When to Cross the Street – Immediately

I used to live in one of the most dangerous cities for pedestrians: Santo Domingo, Dominican Republic. I remember sitting in a conference where the speaker gave us the most recent statistics in Latin America relating to traffic accidents, deaths, and pedestrian fatalities. It’s certainly not the kind of information you want to hear on an empty stomach, nor the kind that would make momma proud in an email back to home.

Here in Lima, Peru, a city 2.5 times the size of Santo Domingo, I feel like getting through traffic is even more perilous. Not a week, or should I say, a couple of days goes by without a report on a serious accident on a major thoroughfare or highway, and unfortunate cases of pedestrians being involved in traffic accidents. Traffic here feels like it’s a war between the drivers, and then when the pedestrians want to cross, they become the new enemy, because they represent an tráfico-limaimpediment to their progress (and maybe a better target because their lack of defense). I understand this frustration, many times I’ve been in a taxi and have had to wait 30-40 minutes to go just a few kilometers.

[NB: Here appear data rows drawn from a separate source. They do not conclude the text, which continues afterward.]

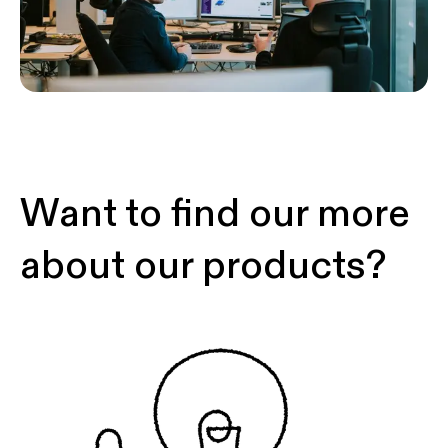
Want to find our more
about our products?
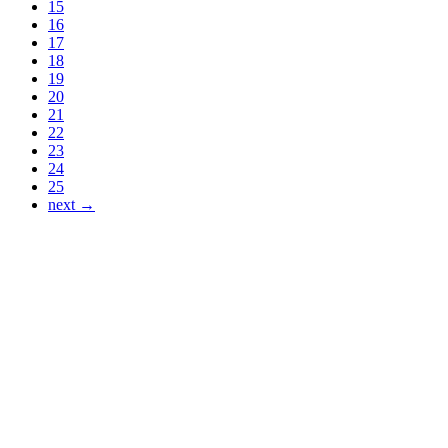
15
16
17
18
19
20
21
22
23
24
25
next →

So here’s a statistic that’s not all that comforting from the Inter-American Development Bank from 2012 on road safety :

” . . . more than 100,000 people are killed every year in traffic crashes in Latin America and the Caribbean. Compared with other causes of untimely deaths, road incidents take more lives each day (about 275) than HIV-AIDS does (156). At 17 deaths per 100,000 inhabitants, this region’s roadway fatality rate is nearly double that of higher income countries. (source: http://www.iadb.org/en/news/webstories/2012-08-22/making-road-safety-a-development-priority,10090.html)

I go to eat lunch at a place near my apartment just about everyday called “El Principe.” It sits o Berlin Street, a main corridor for all types of vehicles traveling through the district where I live. There’s stoplight just before this section of Berlin, and all throughout Berlin there are restaurants, bars and two hostels. It can be a traffic nightmare, so vehicles are looking for ways to pass through it as quickly as they can. This usually means breaking the law, and sometimes that means getting caught (maybe “rarely” is a better term than “sometimes”) like the guy driving the Audi R8 that got pulled over right in front of the El Principe. (Lunch at EL Principe will cost you $3.15. Quite a contrast eh?)

This post isn’t about the (awful) state of traffic of Lima, as I could write a couple hundred posts about that, instead it’s about the ability to recognize an opportunity quickly. I have to cross Berlin Street everyday and usually this means that I have a 45 second window from when vehicles start revving down the bowling alley to the unsuspecting pedestrian pins. Everyday on my approach to lunch I have to assess my current walking speed as I near my beloved lunch spot. If I miss the traffic window it means I’ll have to wait a good two minutes and even more tragically, miss an open table at the ever popular El Principe.

“Where am I in the traffic window?” “Did it just begin? Is it ending? Am I going to get my table or be frustrated and hungry on the other side of the street.”

These are the questions I think about, and oddly enough, after almost eight months here, I can make this decision in a split-second. Amazing.

I should focus this ability in other “equally important” areas of my life.